9(39:12) Zal de eenhoorn u willen dienen? Zal hij vernachten aan uw kribbe?
10(39:13) Zult gij den eenhoorn met zijn touw aan de voren binden? Zal hij de laagten achter u eggen?
11(39:14) Zult gij op hem vertrouwen, omdat zijn kracht groot is, en zult gij uw arbeid op hem laten?
12(39:15) Zult gij hem geloven, dat hij uw zaad zal wederbrengen, en vergaderen tot uw dorsvloer?
13(39:16) Zijn van u de verheugelijke vleugelen der pauwen? Of de vederen des ooievaars, en des struisvogels?
14(39:17) Dat zij haar eieren in de aarde laat, en in het stof die verwarmt.
15(39:18) En vergeet, dat de voet die drukken kan, en de dieren des velds die vertrappen kunnen?
16(39:19) Zij verhardt zich tegen haar jongen, alsof zij de hare niet waren; haar arbeid is te vergeefs, omdat zij zonder vreze is.
17(39:20) Want God heeft haar van wijsheid ontbloot, en heeft haar des verstands niet medegedeeld.
18(39:21) Als het tijd is, verheft zij zich in de hoogte; zij belacht het paard en zijn rijder.
19(39:22) Zult gij het paard sterkte geven? Kunt gij zijn hals met donder bekleden?
20(39:23) Zult gij het beroeren als een sprinkhaan? De pracht van zijn gesnuif is een verschrikking.
21(39:24) Het graaft in den grond, en het is vrolijk in zijn kracht; en trekt uit, den geharnaste tegemoet.
22(39:25) Het belacht de vreze, en wordt niet ontsteld, en keert niet wederom vanwege het zwaard.
23(39:26) Tegen hem ratelt de pijlkoker, het vlammig ijzer des spies en der lans.
24(39:27) Met schudding en beroering slokt het de aarde op, en gelooft niet, dat het is het geluid der bazuin.
25(39:28) In het volle geklank der bazuin, zegt het: Heah! en ruikt den krijg van verre, den donder der vorsten en het gejuich.

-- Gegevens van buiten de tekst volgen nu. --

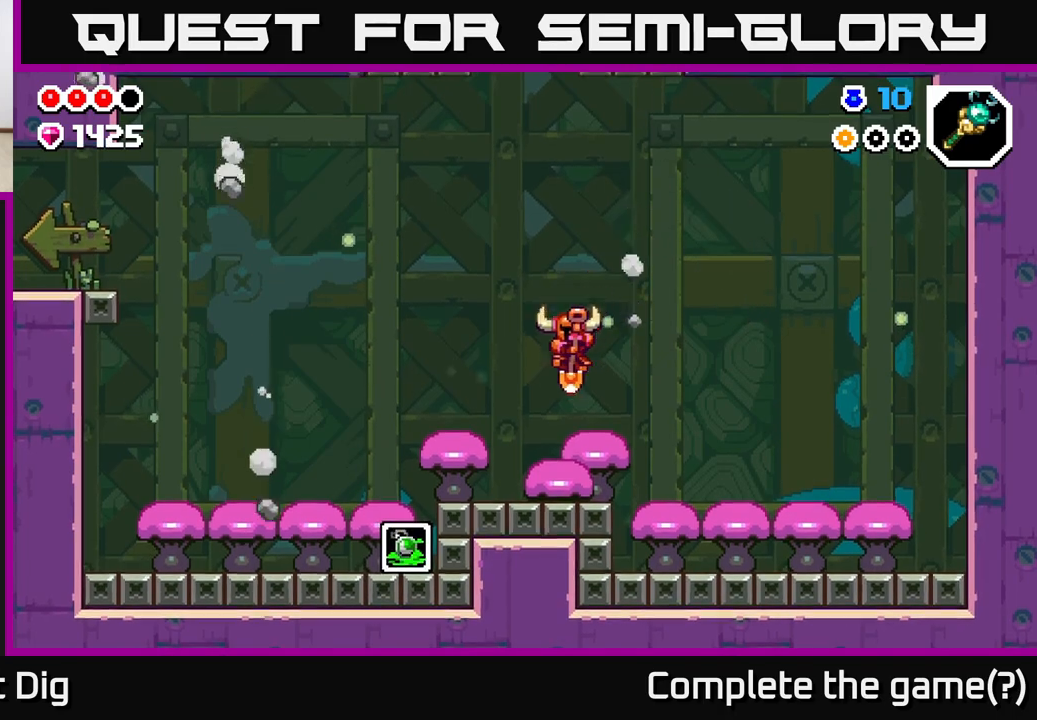
{"buttons": [], "left_stick": "left", "right_stick": "center", "events": []}
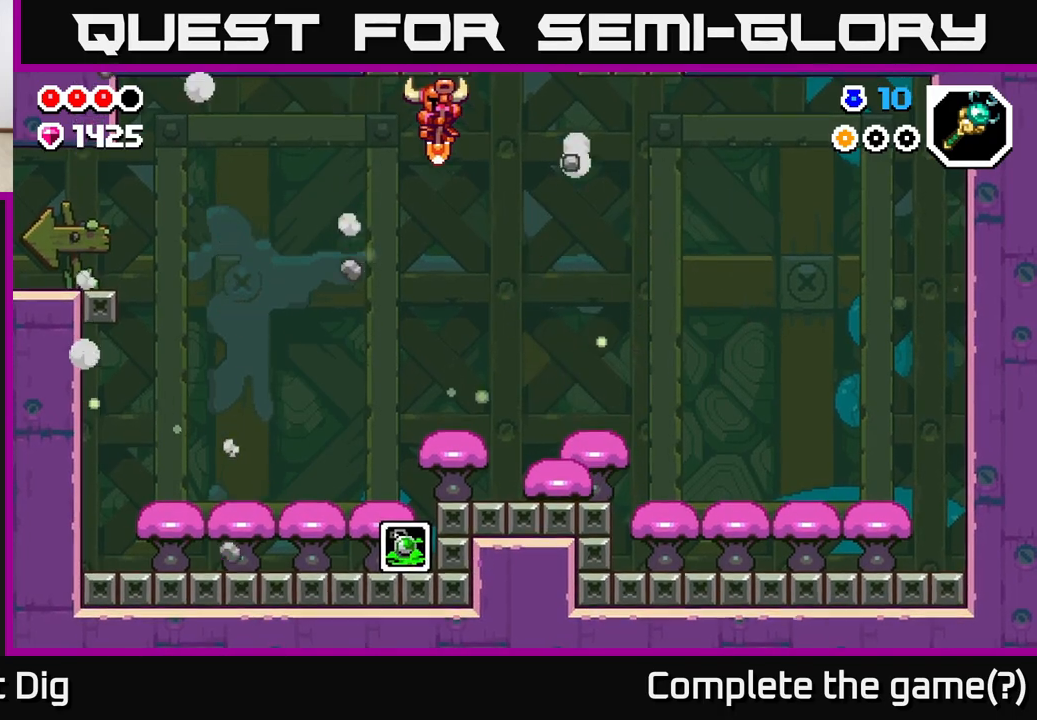
{"buttons": [], "left_stick": "center", "right_stick": "center", "events": [[267, "left_stick", "center"]]}
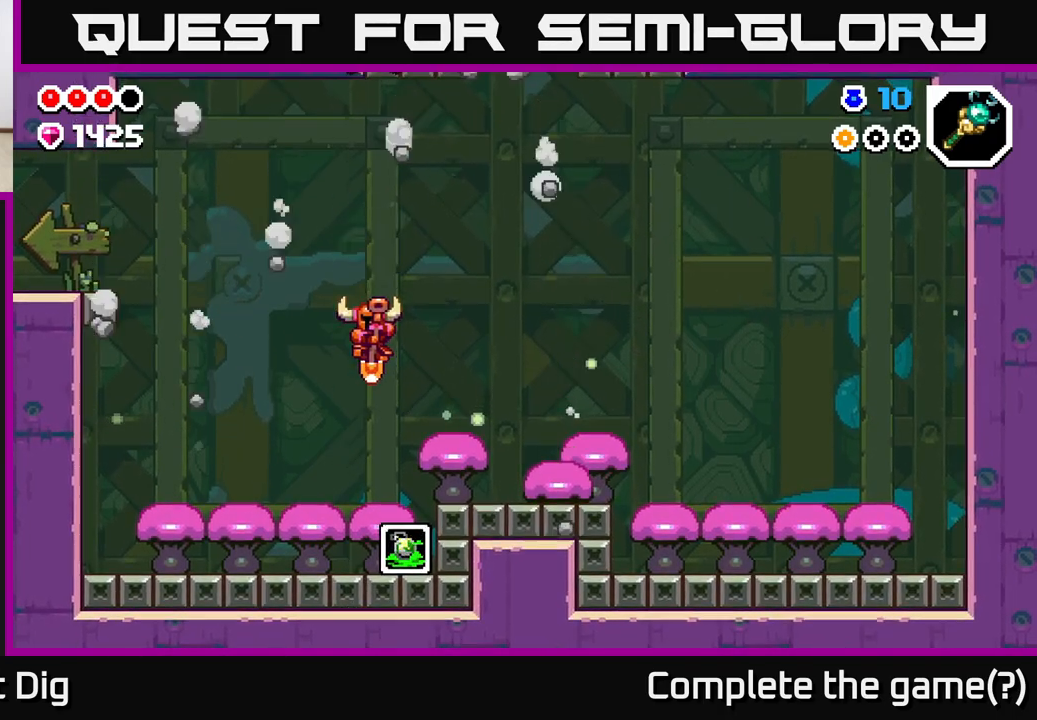
{"buttons": [], "left_stick": "left", "right_stick": "center", "events": [[300, "left_stick", "left"]]}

26(39:29) Vliegt de sperwer door uw verstand, en breidt hij zijn vleugelen uit naar het zuiden?
27(39:30) Is het naar uw bevel, dat de arend zich omhoog verheft, en dat hij zijn nest in de hoogte maakt?
28(39:31) Hij woont en vernacht in de steenrots, op de scherpte der steenrots en der vaste plaats.
29(39:32) Van daar speurt hij de spijze op; zijn ogen zien van verre af.
30(39:33) Ook zuipen zijn jongen bloed; en waar verslagenen zijn, daar is hij.